Other Considerations When Getting a Generator


Having power during an outage is great, but you have to pay for it with noise. If you can, find someone with a similar generator size to the one you want and listen to how loud it is. Manufacturers also list how low generators are in decibels. Campers might want to lean on the quiet side. It’s more courteous to others camping around you and won’t spoil your time in the woods with a bunch of engine noise.

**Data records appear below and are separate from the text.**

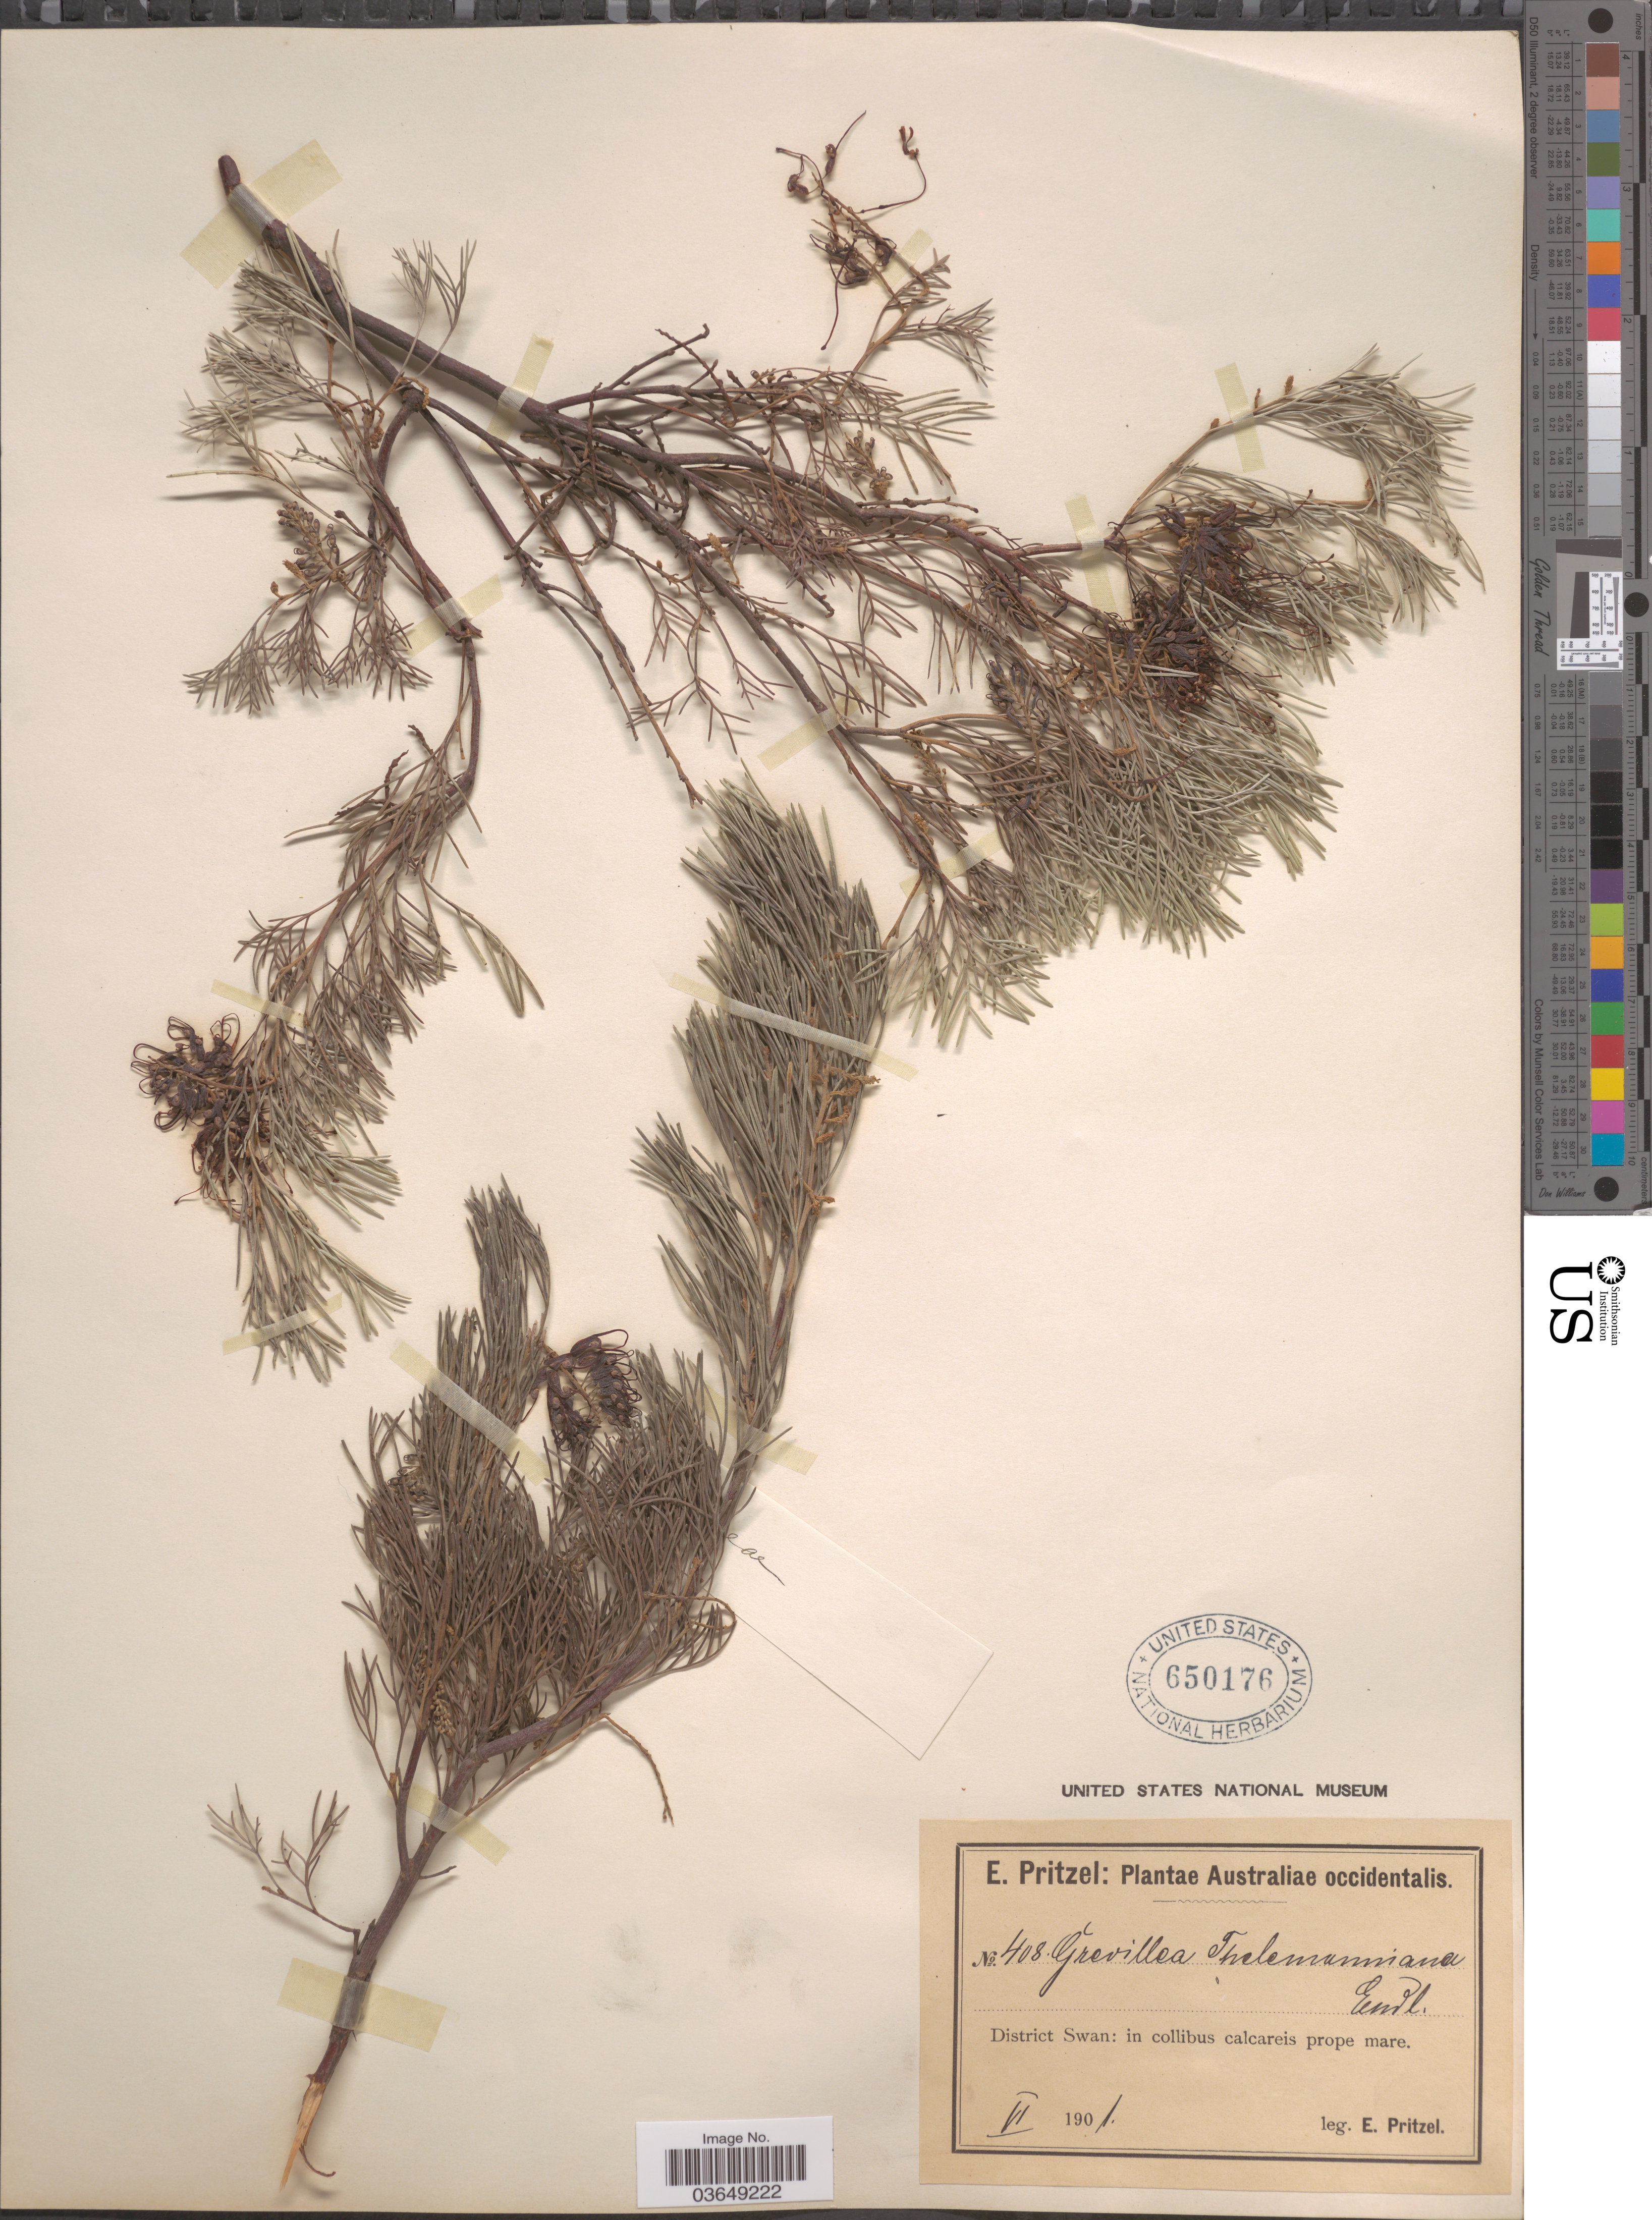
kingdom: Plantae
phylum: Tracheophyta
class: Magnoliopsida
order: Proteales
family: Proteaceae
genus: Grevillea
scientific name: Grevillea thelemanniana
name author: Hügel ex Lindl.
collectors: E. G. Pritzel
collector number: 408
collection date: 1901-06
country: Australia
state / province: Western Australia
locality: Australiae occidentalis. District Swan: in collibus calcareis prope mare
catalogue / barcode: US 650176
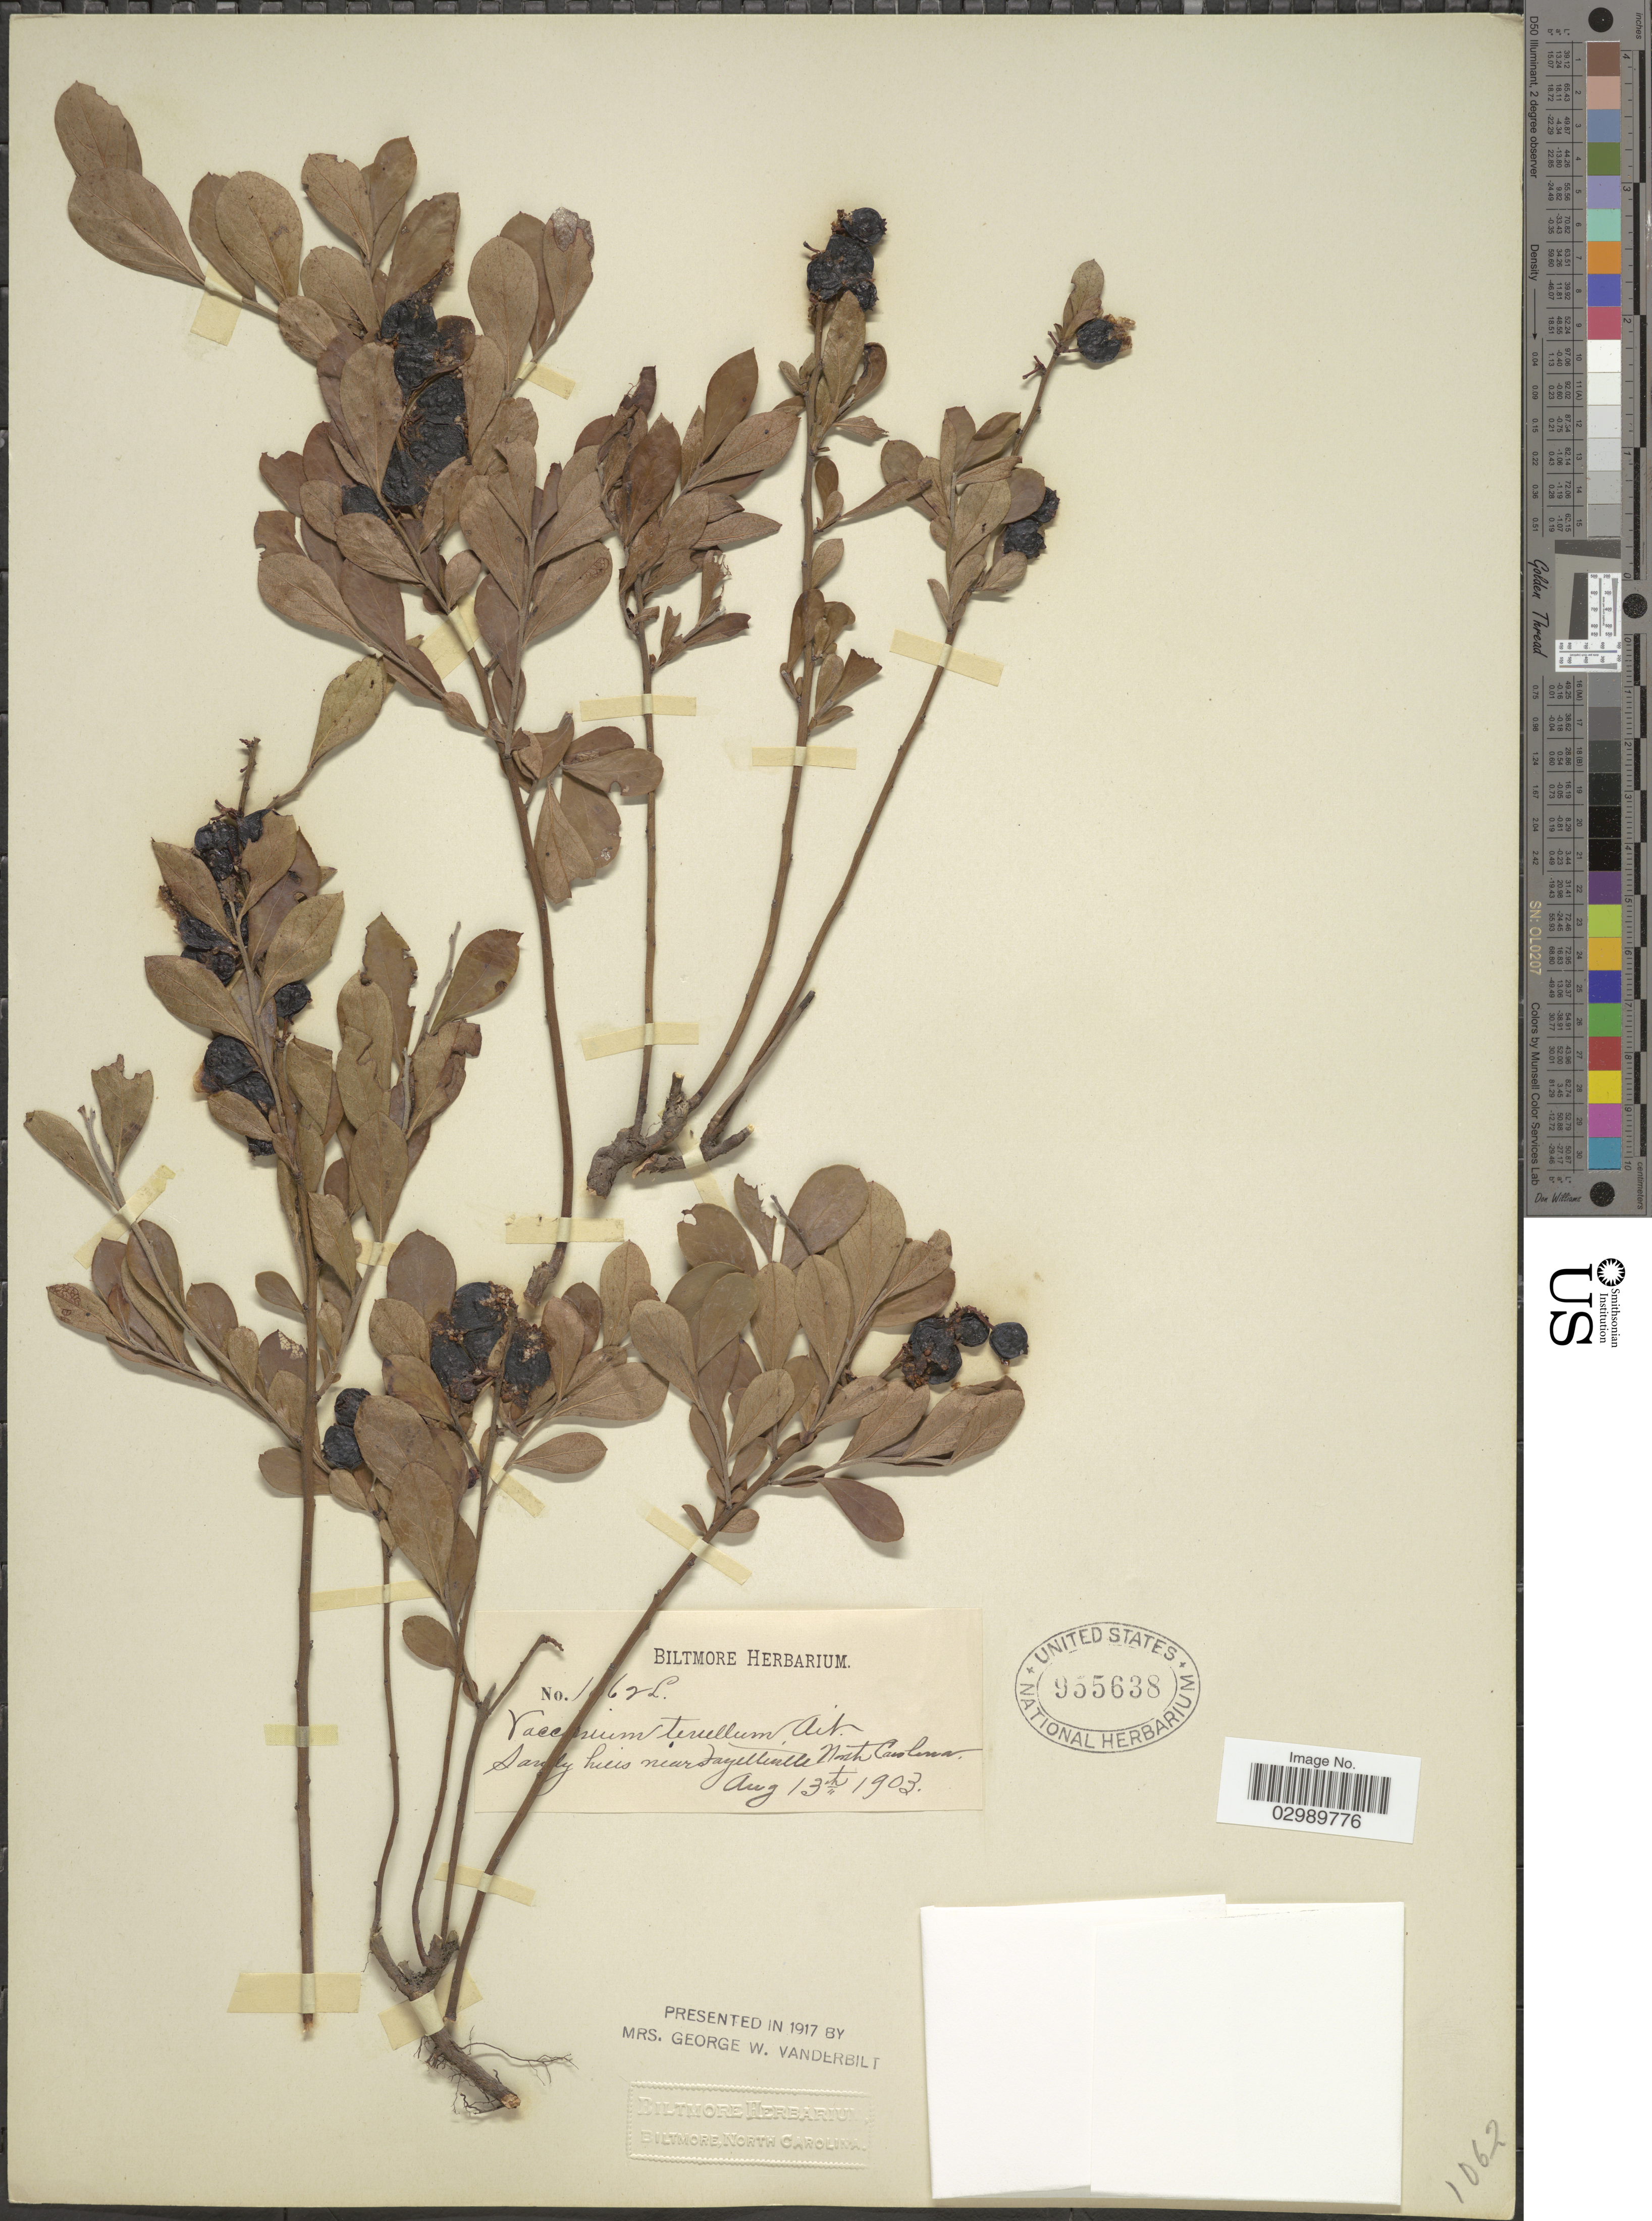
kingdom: Plantae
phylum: Tracheophyta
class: Magnoliopsida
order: Ericales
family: Ericaceae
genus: Vaccinium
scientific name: Vaccinium tenellum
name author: Aiton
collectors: ex herb. Biltmore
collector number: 1062L*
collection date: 1903-08-13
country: United States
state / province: North Carolina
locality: Near Fayetteville.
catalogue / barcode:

Make sure your generator is portable enough to move around should you need to do so. Most heavier generators come with wheels and handles for easy transport. You may also want a clear path or find a hard surface to wheel your generator outside during an outage as storms can turn a backyard into a muddy mess overnight.

Fuel Types and Storage

If you aren’t running a generator on your home’s propane tank, it’s a good idea to have 5 to 15 gallons of fuel stored in case of an emergency. Most generators run on gas, but some can run on multiple kinds of fuel. For my gas generator, I try to buy ethanol-free gasoline or use a stabilizer for long-term storage. Keep fuel in a safe, dry place sealed off from the elements.


Most generators are easy to prime and start, but some can be a pain. Do your research before buying a generator and make sure yours will start up easily. It’s also a good idea to run your generator every so often even if you don’t need it. This will keep the engine in good condition.